Numa pressa como nunca havia tido antes corre para seu escritório e pega uma maleta, coloca luvas, põe um chapéu e com um cachecol muito agasalhador enrola a menina. Ambos saem de mãos dadas até o carro, de lá Monsieur Leon dá as instruções a Tobias que está sentado na porta da casa.

- Tobias, cuide de tudo até eu voltar. Procurarei não me demorar, e já sabe, não deixe nenhum desconhecido entrar.
Ajudando a menina a se acomodar no carro, logo ele toma seu lugar e parte ao socorro. Porém estava muito curioso.
- Para que lado vamos? – Perguntou para a menina.
- É só seguir a estrada. Nossa casa fica do lado do lago. – Respondeu certa do caminho.
- Espera aí. – Espantou-se Monsieur Leon – O lago fica a 20 minutos de carro daqui. Você andou tudo isso na tempestade até minha casa? Você deve ter vizinhos não é? Porque não os chamou? Como me conhece e conseguiu chegar até minha casa?
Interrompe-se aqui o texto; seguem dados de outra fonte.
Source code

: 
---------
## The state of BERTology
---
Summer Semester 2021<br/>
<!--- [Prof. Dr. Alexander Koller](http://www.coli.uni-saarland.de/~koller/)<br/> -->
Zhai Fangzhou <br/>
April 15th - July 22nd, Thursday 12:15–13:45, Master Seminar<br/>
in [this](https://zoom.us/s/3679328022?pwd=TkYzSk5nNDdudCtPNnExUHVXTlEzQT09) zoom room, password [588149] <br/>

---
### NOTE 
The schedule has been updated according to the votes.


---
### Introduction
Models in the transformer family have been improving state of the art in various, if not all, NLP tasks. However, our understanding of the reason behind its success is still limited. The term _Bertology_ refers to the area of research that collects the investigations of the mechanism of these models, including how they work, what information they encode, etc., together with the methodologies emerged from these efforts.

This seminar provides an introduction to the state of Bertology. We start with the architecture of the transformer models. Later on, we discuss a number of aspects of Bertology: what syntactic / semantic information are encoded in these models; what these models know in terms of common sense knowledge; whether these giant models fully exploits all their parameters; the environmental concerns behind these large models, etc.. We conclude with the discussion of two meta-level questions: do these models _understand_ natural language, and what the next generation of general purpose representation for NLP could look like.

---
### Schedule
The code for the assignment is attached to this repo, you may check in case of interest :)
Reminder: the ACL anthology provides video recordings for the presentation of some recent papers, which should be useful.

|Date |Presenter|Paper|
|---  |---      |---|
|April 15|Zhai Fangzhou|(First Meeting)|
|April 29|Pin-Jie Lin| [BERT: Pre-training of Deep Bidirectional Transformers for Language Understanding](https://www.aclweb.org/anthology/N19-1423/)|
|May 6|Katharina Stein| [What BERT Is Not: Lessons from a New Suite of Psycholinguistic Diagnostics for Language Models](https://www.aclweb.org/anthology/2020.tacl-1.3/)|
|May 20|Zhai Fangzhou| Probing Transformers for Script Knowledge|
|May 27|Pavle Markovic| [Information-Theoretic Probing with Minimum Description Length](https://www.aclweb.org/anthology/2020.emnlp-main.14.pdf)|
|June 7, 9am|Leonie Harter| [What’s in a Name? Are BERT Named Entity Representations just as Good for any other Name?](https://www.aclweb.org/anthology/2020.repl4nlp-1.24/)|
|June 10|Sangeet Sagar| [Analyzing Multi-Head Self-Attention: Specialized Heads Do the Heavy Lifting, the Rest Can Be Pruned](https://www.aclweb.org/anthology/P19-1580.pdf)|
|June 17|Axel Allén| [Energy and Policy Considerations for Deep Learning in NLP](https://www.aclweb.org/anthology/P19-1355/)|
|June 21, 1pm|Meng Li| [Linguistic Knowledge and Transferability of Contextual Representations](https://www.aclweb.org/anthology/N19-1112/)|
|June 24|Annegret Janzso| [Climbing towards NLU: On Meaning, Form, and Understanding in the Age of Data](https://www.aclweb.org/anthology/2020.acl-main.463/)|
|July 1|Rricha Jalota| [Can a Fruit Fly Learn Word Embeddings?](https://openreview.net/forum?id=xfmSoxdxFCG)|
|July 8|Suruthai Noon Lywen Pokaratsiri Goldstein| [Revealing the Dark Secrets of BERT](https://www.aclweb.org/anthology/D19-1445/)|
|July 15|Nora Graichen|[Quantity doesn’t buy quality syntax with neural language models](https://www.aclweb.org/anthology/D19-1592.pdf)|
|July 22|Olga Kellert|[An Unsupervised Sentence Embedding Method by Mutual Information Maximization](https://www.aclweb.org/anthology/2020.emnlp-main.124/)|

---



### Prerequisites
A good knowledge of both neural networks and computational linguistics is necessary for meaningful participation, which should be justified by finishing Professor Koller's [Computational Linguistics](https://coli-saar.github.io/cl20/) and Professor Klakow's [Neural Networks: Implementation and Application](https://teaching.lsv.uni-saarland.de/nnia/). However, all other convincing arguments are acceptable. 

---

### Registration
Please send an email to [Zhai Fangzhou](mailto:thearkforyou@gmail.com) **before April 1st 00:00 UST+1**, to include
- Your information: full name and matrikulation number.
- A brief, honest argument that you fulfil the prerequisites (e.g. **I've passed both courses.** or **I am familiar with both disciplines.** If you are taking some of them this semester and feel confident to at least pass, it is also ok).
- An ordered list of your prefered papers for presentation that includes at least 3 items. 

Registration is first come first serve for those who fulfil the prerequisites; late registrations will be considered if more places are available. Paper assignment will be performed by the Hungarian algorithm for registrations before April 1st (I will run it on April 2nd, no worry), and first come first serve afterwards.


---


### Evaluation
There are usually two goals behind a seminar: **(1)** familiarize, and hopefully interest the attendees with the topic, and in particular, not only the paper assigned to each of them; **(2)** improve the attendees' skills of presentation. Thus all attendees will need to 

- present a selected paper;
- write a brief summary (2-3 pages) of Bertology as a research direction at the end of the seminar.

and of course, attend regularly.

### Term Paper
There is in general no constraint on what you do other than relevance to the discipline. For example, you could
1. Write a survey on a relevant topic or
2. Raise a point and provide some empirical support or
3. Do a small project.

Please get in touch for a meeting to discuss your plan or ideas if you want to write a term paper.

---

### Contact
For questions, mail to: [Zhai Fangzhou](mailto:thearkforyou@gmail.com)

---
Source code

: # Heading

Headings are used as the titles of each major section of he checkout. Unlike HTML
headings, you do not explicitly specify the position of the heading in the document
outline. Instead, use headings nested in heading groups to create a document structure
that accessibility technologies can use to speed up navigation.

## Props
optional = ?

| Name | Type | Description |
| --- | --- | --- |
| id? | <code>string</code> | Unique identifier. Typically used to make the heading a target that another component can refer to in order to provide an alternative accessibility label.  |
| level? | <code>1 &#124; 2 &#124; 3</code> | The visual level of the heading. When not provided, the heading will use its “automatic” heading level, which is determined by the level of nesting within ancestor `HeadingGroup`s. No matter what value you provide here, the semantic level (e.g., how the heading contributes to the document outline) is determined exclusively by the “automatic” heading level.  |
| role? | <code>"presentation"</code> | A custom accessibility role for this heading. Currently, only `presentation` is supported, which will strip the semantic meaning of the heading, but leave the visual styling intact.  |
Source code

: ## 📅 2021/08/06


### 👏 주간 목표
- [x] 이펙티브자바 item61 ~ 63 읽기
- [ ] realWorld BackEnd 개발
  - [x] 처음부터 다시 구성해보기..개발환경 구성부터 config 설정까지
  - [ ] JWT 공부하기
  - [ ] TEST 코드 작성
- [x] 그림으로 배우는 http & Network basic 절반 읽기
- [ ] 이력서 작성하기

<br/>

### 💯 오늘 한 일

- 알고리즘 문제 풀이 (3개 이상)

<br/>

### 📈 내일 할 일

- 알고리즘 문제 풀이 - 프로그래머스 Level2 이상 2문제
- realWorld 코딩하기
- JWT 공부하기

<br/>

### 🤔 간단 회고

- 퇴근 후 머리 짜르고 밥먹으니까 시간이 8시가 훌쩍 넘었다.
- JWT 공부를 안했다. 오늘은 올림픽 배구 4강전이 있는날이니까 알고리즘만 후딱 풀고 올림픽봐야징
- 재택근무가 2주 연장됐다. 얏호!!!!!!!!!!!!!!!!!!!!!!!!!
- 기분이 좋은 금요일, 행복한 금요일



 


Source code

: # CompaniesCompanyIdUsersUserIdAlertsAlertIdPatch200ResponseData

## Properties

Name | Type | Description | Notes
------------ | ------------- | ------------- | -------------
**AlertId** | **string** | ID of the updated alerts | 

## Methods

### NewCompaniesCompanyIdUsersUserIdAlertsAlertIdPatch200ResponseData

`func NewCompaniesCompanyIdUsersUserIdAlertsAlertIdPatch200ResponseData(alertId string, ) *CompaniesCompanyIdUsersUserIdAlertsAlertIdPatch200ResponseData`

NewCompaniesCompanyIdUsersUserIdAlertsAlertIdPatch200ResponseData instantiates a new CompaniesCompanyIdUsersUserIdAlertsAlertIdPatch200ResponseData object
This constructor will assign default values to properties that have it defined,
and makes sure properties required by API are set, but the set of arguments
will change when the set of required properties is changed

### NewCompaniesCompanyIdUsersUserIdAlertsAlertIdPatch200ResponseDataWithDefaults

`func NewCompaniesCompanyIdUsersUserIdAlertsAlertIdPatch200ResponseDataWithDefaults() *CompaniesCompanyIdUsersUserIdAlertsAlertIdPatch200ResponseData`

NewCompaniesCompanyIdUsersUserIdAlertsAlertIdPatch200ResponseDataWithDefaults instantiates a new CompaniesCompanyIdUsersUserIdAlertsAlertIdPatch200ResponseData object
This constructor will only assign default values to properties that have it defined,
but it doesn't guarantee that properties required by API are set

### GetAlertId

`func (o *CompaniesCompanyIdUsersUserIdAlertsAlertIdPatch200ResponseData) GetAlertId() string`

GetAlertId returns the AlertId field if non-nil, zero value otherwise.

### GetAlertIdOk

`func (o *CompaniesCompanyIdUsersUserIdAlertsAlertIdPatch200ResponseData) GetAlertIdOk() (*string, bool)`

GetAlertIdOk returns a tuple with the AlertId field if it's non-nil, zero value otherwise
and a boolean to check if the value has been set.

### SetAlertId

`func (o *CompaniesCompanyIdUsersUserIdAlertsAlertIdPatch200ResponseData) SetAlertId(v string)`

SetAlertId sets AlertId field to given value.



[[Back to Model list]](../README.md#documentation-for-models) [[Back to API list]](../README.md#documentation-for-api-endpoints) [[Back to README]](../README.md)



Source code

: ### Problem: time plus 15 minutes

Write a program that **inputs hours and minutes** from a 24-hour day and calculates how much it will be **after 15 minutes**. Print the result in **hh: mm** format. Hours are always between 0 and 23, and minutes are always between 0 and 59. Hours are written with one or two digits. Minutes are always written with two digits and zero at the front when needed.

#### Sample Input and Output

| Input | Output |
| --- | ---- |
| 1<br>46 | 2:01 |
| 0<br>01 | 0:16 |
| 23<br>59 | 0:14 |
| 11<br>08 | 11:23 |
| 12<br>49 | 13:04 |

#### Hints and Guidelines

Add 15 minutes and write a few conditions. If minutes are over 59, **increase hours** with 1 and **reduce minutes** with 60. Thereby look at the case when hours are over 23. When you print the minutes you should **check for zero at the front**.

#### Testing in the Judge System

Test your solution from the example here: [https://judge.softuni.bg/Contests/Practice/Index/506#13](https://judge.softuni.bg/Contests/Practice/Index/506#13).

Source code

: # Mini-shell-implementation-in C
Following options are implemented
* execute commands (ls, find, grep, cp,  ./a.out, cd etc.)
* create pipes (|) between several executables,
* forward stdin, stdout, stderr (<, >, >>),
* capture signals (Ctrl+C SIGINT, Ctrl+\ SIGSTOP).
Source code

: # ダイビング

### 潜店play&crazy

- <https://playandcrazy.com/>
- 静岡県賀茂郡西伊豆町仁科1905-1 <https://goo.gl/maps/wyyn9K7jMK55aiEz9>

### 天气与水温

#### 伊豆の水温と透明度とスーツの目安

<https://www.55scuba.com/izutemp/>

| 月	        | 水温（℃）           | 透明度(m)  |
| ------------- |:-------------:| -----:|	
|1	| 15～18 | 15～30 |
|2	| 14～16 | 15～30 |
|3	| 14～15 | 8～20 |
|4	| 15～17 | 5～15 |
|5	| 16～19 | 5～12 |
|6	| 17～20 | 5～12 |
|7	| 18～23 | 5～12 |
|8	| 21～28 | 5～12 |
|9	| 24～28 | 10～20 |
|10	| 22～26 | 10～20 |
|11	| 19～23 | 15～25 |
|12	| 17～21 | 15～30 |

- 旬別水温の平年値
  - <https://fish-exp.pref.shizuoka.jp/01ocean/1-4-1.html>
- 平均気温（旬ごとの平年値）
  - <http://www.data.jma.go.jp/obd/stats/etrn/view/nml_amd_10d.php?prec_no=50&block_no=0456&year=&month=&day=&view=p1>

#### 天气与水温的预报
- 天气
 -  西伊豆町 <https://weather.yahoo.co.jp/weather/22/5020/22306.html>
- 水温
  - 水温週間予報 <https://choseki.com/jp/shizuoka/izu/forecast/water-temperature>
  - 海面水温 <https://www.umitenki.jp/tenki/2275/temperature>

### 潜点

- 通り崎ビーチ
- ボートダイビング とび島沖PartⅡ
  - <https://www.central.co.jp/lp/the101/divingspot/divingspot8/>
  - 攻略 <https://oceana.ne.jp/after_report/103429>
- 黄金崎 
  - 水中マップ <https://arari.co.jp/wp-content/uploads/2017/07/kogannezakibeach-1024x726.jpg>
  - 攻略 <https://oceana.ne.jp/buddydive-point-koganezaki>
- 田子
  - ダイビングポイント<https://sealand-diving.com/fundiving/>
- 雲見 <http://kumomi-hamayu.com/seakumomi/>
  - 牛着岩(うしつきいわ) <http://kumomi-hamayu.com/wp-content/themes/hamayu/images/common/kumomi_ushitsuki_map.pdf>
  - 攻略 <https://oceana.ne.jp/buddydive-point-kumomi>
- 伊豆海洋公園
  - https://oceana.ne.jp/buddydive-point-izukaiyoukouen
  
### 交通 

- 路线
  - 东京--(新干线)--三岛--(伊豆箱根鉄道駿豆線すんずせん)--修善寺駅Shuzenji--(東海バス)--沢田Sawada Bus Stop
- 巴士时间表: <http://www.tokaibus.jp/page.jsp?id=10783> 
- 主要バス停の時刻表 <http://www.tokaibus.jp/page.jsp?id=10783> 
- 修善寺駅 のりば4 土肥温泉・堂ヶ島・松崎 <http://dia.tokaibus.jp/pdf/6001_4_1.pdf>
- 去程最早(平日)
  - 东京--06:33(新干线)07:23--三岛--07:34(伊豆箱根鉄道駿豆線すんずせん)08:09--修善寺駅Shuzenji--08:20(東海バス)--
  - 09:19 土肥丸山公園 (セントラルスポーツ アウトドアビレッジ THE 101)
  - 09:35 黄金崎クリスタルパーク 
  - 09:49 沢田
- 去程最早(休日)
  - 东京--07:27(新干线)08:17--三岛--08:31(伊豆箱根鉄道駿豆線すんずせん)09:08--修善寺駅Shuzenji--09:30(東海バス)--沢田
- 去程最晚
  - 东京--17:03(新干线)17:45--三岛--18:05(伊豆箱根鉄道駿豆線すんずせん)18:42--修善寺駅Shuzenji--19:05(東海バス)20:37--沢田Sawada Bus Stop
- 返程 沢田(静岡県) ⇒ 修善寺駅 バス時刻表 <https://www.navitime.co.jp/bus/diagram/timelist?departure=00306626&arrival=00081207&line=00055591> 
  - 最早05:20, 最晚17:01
Foram tantas perguntas que a pobre garota ficou sem saber qual responder primeiro. Porém respondeu:
- Foi meu amigo que me trouxe até aqui. Ele disse que você é um médico muito bom e podia ajudar a mamãe, ele me trouxe até aqui e foi embora.
- Amigo? Que amigo? Como ele se chama e da onde me conhece?
- Ele é meu amigo desde que o papai foi embora, ele sempre me ajuda. – Disse a garotinha com ar de respeito.
- Bom, muito bom, muito bom mesmo. Mas... Como se chama esse seu amigo? – Pergunta ainda mais curioso.
- Eu não sei! – Respondeu cantando franzindo a testa, fazendo bico de dúvida e levantando os ombros. – Mas eu o chamo de Raio.
Agora sim Monsieur Leon ficou curioso, quantos mistérios!